EXERCISE OBJECTIVE
Your task is to retype every entry exactly while omitting the pictures.

(Extrinsic camera parameter data)

◇ ◇ ◇ ◇ ◇ ◇ ◇

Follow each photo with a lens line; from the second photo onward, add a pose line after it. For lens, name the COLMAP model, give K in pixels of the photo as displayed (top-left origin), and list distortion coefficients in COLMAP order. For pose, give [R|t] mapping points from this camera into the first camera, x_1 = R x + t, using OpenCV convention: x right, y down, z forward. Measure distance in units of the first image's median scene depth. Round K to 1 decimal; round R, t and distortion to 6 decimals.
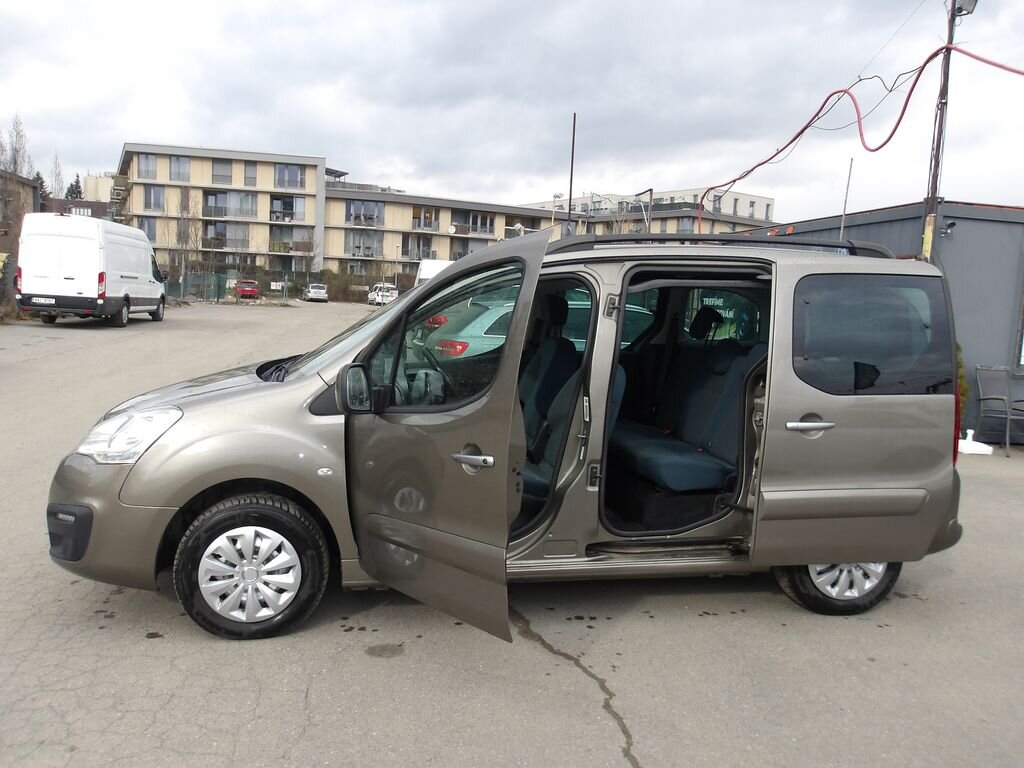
lens RADIAL K [[888.3, 0, 508.6], [0, 888.3, 387.8], [0, 0, 1]] dist [-0.002358, 0.017622]
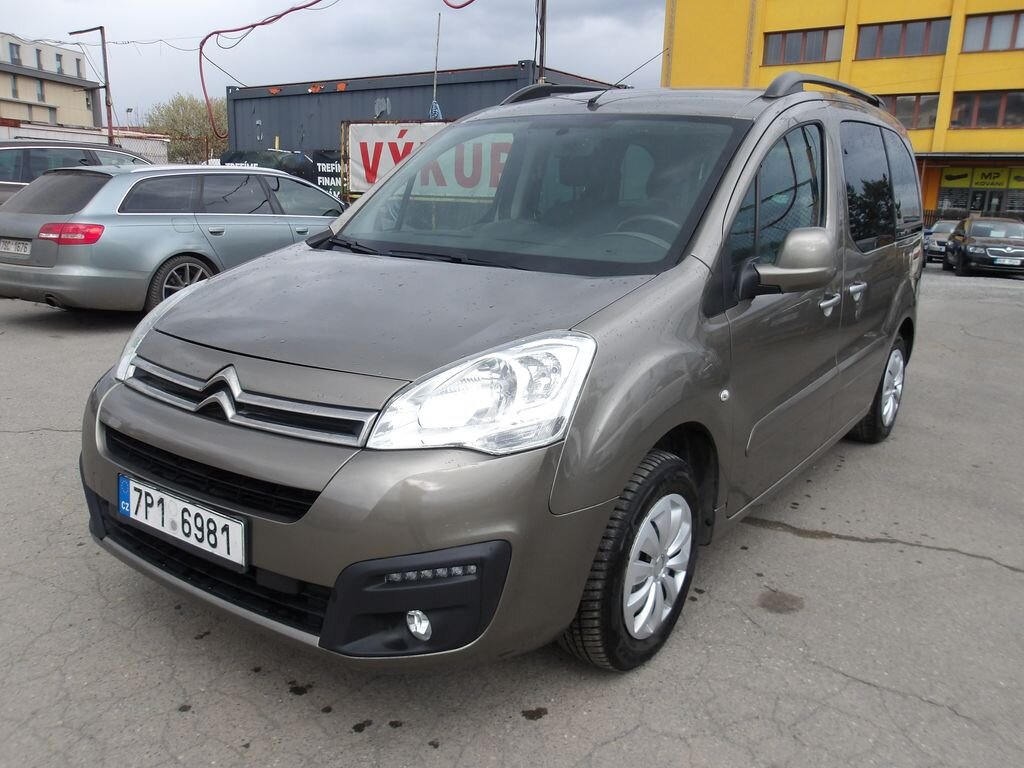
lens RADIAL K [[888.3, 0, 508.6], [0, 888.3, 387.8], [0, 0, 1]] dist [-0.002358, 0.017622]
pose [[0.712139, -0.178988, 0.678838, -0.317874], [0.082027, 0.981544, 0.172750, -0.018131], [-0.697230, -0.067339, 0.713678, 0.243016]]
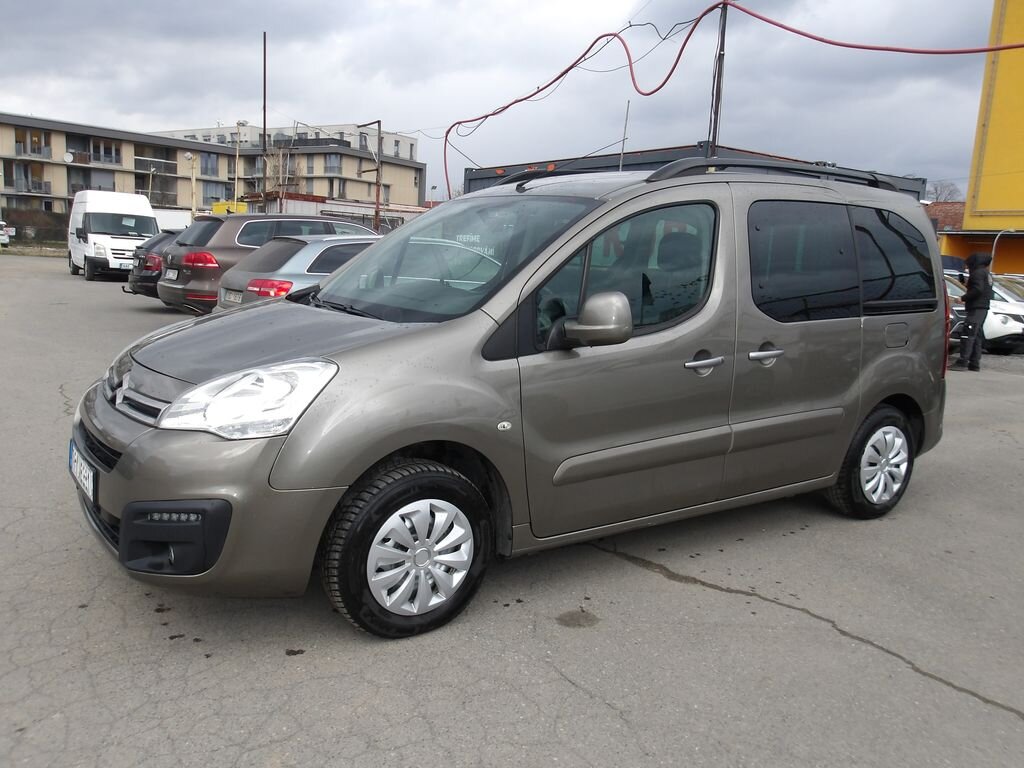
lens RADIAL K [[891.5, 0, 505.9], [0, 891.5, 378.3], [0, 0, 1]] dist [0.000543, 0.001748]
pose [[0.910875, -0.063012, 0.407844, -0.216783], [0.040477, 0.997150, 0.063660, -0.001914], [-0.410693, -0.041478, 0.910830, 0.088414]]
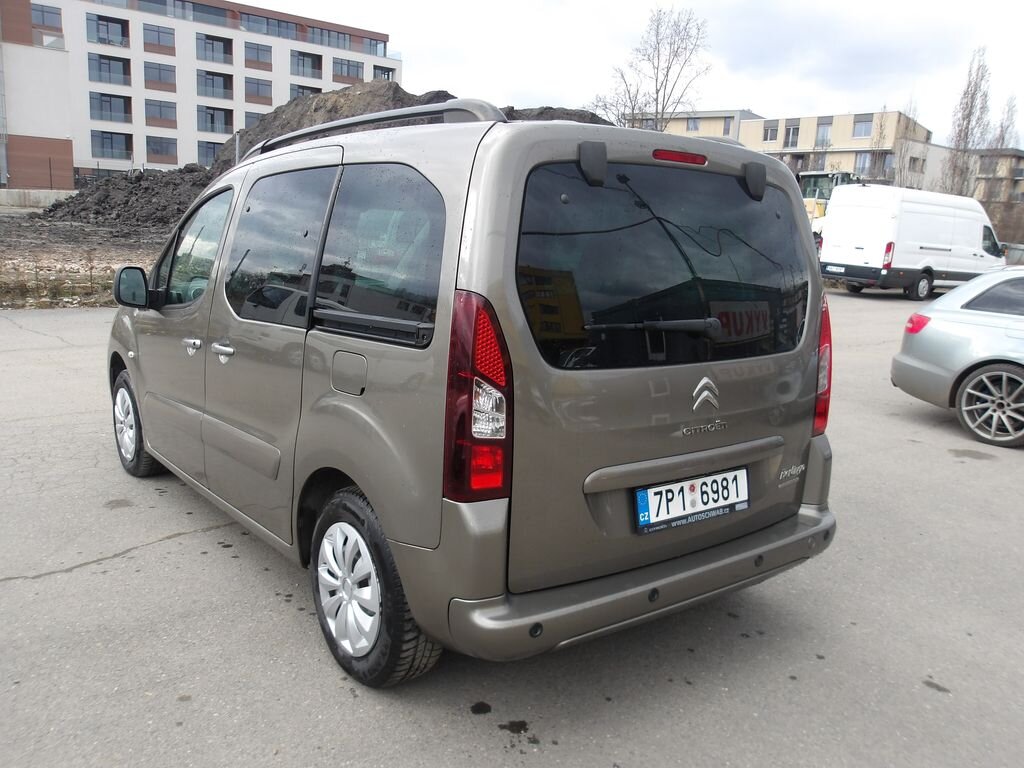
lens RADIAL K [[888.3, 0, 508.6], [0, 888.3, 387.8], [0, 0, 1]] dist [-0.002358, 0.017622]
pose [[0.451290, 0.144564, -0.880590, 0.449046], [-0.131532, 0.986789, 0.094590, -0.017083], [0.882631, 0.073138, 0.464342, 0.352344]]
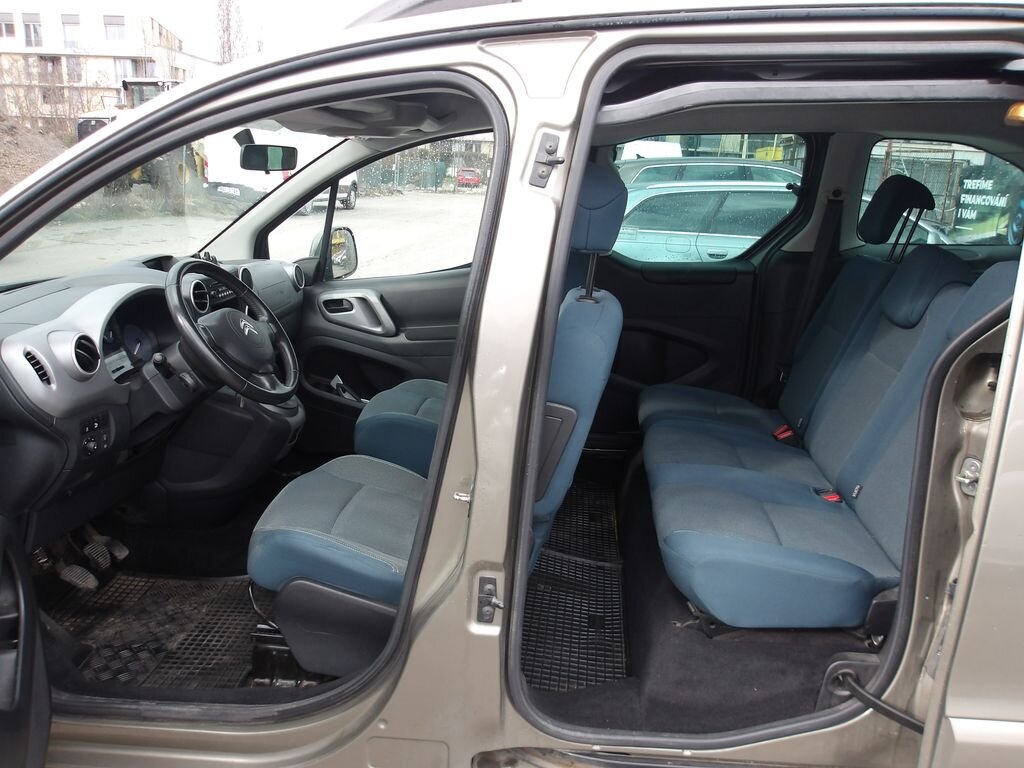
lens RADIAL K [[866.5, 0, 512.0], [0, 866.5, 384.0], [0, 0, 1]] dist [0.003770, 0.010473]
pose [[0.962216, 0.057459, -0.266155, 0.086153], [-0.024877, 0.991944, 0.124209, -0.018444], [0.271148, -0.112895, 0.955894, 0.273591]]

◇ ◇ ◇ ◇ ◇ ◇ ◇

ANSWER FOR THE TASK
Follow each photo with a lens line; from the second photo onward, add a pose line after it. For lens, name the COLMAP model, give K in pixels of the photo as displayed (top-left origin), and list distortion coefficients in COLMAP order. For pose, give [R|t] mapping points from this camera into the first camera, x_1 = R x + t, using OpenCV convention: x right, y down, z forward. Measure distance in units of the first image's median scene depth. Round K to 1 decimal; round R, t and distortion to 6 decimals.
lens RADIAL K [[888.3, 0, 508.6], [0, 888.3, 387.8], [0, 0, 1]] dist [-0.002358, 0.017622]
lens RADIAL K [[888.3, 0, 508.6], [0, 888.3, 387.8], [0, 0, 1]] dist [-0.002358, 0.017622]
pose [[0.712139, -0.178988, 0.678838, -0.317874], [0.082027, 0.981544, 0.172750, -0.018131], [-0.697230, -0.067339, 0.713678, 0.243016]]
lens RADIAL K [[891.5, 0, 505.9], [0, 891.5, 378.3], [0, 0, 1]] dist [0.000543, 0.001748]
pose [[0.910875, -0.063012, 0.407844, -0.216783], [0.040477, 0.997150, 0.063660, -0.001914], [-0.410693, -0.041478, 0.910830, 0.088414]]
lens RADIAL K [[888.3, 0, 508.6], [0, 888.3, 387.8], [0, 0, 1]] dist [-0.002358, 0.017622]
pose [[0.451290, 0.144564, -0.880590, 0.449046], [-0.131532, 0.986789, 0.094590, -0.017083], [0.882631, 0.073138, 0.464342, 0.352344]]
lens RADIAL K [[866.5, 0, 512.0], [0, 866.5, 384.0], [0, 0, 1]] dist [0.003770, 0.010473]
pose [[0.962216, 0.057459, -0.266155, 0.086153], [-0.024877, 0.991944, 0.124209, -0.018444], [0.271148, -0.112895, 0.955894, 0.273591]]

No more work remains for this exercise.